Citations or traffic tickets are issued in the State of Maryland for various violations of traffic law. Citations generally indicate the statute or code number of the violation, and explain how and when to pay the fine or respond to the ticket. You must respond to a citation, usually by paying a fine or appearing in court, or else a warrant may be issued for your arrest and your driving license may be suspended.
TYPES OF VIOLATIONS
Most traffic tickets in Maryland are issued for either "payable" or "must appear" offenses.
Examples of payable offenses are:
- Running a stop sign or a red light
- Improper turning
- Failure to yield
Examples of must appear offenses are:
- Driving under the influence
- Leaving the scene of an accident
- Hit and run
- Driving with a suspended license
MOVING VS. NON-MOVING VIOLATIONS
Violations are also classified by whether or not the vehicle was in motion at the type of the incident, and traffic tickets may therefore be for either moving or non-moving violations. Examples of moving violations include:
- Speeding or driving below the minimum speed
- Running a stop sign or red light
- Driving without a seat belt
- Drunk driving (DUI and DWI)
Non-Moving violations include:
- Parking in a handicapped zone or other illegal parking
- Driving with an invalid vehicle registration
- Having expired or missing license plates
- Leaving a vehicle unattended and running
The fine will be mentioned on your ticket. You do not have to serve time in jail for a payable traffic offence.
YOUR OPTIONS WHEN YOU RECEIVE A CITATION
Many citations do not require a court appearance, and you may admit guilt by paying the ticket directly. The citation will indicate how and by what date to pay the fine. The following options are available for payment:
- Online payment. A fee will be charged for this.
- In person - visit the district court. You can pay by credit card as well.
- By phone - call (800) 492-2656 and follow the Interactive Voice Response System. Keep your credit card handy.
- By mail - send a copy of the ticket along with the check or money order, to the address given below:
District Court Traffic Processing Centre P.O. Box 6676 Annapolis, MD 21401
If you wish to dispute the citation, you must appear in court personally on the scheduled date, and enter a "not guilty" plea. While you may be able to negotiate with the prosecuting attorney, a trial will be scheduled if no agreement is reached. A trial gives you an opportunity to fight the traffic ticket in front of a judge or jury, and most people prefer to hire a traffic ticket lawyer to defend them in court.
If you disagree with the charge completely, you do not have to take immediate action. A trial notice will be sent to you after 15 days giving you details on the date and place of the trial. You can request a change in date by contacting the district court. If the verdict is not in your favor, you can appeal after 30 days.
You also have the opportunity to "plead guilty with an explanation". This will give you an opportunity to explain your version of events to the judge and to ask for a reduction in fees or for probation instead of a conviction. The decision is at the discretion of the judge. Your fine may also be increased up to $500. You can appeal the verdict unless it is a verdict of probation. To do this, you need to check the waiver box on the ticket and mail it to the courts asking for a hearing. You will need to send this to the address given above.

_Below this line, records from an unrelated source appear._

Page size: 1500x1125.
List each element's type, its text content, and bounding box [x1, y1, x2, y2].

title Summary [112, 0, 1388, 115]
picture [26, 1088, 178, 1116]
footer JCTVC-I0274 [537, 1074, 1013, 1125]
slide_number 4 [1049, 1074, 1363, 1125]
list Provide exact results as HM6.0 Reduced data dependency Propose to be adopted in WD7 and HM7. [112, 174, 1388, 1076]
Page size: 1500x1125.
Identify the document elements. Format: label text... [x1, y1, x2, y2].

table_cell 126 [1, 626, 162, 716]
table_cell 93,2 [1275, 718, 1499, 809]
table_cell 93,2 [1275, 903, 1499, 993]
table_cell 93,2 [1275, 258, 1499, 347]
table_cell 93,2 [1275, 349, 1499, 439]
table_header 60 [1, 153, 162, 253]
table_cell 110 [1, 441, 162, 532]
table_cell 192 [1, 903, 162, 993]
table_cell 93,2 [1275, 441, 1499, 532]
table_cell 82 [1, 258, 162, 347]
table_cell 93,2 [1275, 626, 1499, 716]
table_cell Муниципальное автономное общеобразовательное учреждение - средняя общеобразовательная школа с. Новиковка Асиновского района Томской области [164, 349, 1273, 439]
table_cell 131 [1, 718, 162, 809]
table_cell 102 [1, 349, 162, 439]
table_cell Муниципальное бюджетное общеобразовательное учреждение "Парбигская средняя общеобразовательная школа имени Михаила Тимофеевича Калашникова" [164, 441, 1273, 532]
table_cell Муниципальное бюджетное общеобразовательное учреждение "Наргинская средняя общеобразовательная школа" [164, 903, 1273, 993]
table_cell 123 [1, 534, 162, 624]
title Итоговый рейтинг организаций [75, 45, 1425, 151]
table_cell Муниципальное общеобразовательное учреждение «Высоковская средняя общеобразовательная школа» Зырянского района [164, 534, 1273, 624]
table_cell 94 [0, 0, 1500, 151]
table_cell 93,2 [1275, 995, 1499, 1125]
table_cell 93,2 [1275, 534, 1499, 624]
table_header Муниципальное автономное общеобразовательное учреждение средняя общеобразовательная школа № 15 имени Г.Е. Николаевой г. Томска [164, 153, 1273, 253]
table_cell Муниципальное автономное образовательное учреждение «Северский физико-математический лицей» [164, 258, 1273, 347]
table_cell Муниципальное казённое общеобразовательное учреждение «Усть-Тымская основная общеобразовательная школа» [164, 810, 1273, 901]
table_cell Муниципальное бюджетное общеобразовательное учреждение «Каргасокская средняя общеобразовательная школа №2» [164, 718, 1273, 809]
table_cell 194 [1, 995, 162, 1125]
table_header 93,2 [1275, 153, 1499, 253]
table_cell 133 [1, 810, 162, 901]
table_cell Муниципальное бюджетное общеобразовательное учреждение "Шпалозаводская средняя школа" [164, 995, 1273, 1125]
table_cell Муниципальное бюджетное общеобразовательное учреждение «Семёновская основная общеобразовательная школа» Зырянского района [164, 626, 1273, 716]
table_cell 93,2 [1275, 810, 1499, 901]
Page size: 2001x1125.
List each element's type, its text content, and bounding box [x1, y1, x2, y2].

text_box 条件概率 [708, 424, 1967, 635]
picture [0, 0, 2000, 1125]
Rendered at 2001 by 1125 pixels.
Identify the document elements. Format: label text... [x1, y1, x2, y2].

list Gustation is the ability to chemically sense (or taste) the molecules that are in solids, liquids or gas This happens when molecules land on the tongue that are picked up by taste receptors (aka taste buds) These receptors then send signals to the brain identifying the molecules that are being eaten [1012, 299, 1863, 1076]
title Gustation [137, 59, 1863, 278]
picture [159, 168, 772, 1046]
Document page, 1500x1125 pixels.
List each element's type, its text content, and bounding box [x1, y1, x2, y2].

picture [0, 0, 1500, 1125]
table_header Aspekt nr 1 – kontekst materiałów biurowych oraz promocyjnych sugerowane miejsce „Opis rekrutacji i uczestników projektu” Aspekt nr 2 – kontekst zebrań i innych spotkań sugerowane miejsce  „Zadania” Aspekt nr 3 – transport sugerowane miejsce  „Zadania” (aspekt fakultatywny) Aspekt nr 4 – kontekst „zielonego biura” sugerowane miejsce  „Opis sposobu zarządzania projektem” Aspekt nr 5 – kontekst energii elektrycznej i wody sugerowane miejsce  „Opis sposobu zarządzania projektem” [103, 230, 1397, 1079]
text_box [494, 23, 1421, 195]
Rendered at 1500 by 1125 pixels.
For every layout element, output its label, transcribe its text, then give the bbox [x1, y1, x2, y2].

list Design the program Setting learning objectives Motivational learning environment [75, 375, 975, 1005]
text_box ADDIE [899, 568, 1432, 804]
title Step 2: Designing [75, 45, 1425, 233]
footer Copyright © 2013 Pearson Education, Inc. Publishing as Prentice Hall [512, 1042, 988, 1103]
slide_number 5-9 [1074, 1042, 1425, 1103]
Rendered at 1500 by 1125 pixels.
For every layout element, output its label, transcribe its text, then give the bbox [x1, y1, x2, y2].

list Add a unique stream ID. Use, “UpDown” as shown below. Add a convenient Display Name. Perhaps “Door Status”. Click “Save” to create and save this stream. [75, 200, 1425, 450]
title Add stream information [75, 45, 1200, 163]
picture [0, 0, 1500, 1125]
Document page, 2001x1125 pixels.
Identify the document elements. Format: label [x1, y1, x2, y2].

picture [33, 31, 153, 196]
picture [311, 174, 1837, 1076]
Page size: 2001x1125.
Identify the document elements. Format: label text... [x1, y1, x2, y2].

If you have committed a "must appear" offense, you are arrested and taken to the nearest police station. For more information on "must appear" citations, check with the district court nearest you.
THE IMPLICATIONS OF BEING FOUND GUILTY
When you pay a ticket directly, you are essentially pleading guilty to a traffic offense, which carries the same consequences as being found guilty of the violation in court. Motorists who either plead guilty directly or are found guilty of an offense should be aware of the following possible consequences:
- Certain traffic offenses, including speeding and other moving violations, are automatically reported to the Maryland Motor Vehicle Administration. Maryland routinely provides information concerning traffic ticket convictions to other states.
- The Maryland Motor Vehicle Administration follows a point system to track violations and their corresponding penalties. Points are added to your driving record which could result in your license being suspended. For more information, see our Point System section.
- Maryland drivers that accumulate points on their driving record are often subject to higher car insurance premiums.
WHAT TO DO ABOUT TRAFFIC TICKET CONVICTIONS
One of the best ways to reduce the negative implications of traffic violations is to drive safely and not commit any additional offenses. Points on your Maryland license will be reduced, and your driving record may eventually be cleared if you remain free of any additional violations. Smart drivers often choose to take a defensive driving course or traffic school course in order to reduce the points on their license more quickly.
Taking a defensive driving course can also help lower the car insurance premiums of drivers whose rates increased following one or more traffic ticket convictions. Some drivers prefer to obtain a new quote for car insurance following a traffic ticket conviction, since often more competitive rates and coverage may be available.